There are various measures that are used to estimate the amount of distinct information in a text. In particular, the measures that we investigate are the r (number of runs in Burrows-Wheeler Transform of text) and delta (maximum ratio of number of distinct kmers over k).
Some things generate_curve.py
does for us.
- Sweeping k's for kmc
- Intermediate file wrangling
- Adding reverse complement
We're choosing to leave plasmids in for now.

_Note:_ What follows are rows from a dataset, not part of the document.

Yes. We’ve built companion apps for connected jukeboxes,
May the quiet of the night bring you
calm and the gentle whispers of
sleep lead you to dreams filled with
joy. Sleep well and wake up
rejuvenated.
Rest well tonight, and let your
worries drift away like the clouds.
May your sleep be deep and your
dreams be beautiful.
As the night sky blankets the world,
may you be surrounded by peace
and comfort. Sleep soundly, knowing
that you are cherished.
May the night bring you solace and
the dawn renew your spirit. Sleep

git clone https://github.com/oma219/genome_info_curve
git clone https://github.com/alshai/pfbwt-f
cd pfbwt-f
git submodule init
git submodule update
mamba install seqtk
Check that you can run:
/scratch16/blangme2/langmead/PFP_LZ77/build/_deps/bigbwt-build/newscanNT.x
/scratch16/blangme2/langmead/PFP_LZ77/build/src/lz_77_test
seqtk seq -r <FASTA_IN> | sed 's/^>/>revcomp_/' > <FASTA_OUT_TMP>
cat <FASTA_IN> <FASTA_OUT_TMP> > <FASTA_OUT>
./pfbwt-f/build/pfbwt-f64 -o <OUT_PREFIX> <FASTA>
r is printed in the output
Per k:
kmc -ci1 -cs1 -k30 -b -t12 -fm <FASTA> <OUT_PREFIX> <WORKING_DIR>
number of unique k-mers is printed in the output
Just use default PFP parameters
~/scr16_blangme2/langmead/PFP_LZ77/build/_deps/bigbwt-build/newscanNT.x <FASTA> -w 10 -p 100 -f
~/scr16_blangme2/langmead/PFP_LZ77/build/src/lz_77_test <FASTA>
z is printed in the output under "phrase number: XYZ"
Perhaps need to preprocess all the files to both exclude the header and add the reverse complement.
Actually, we think they all understand FASTA headers because they use kseq. So maybe all we need to do is add a record with the reverse complement before indexing.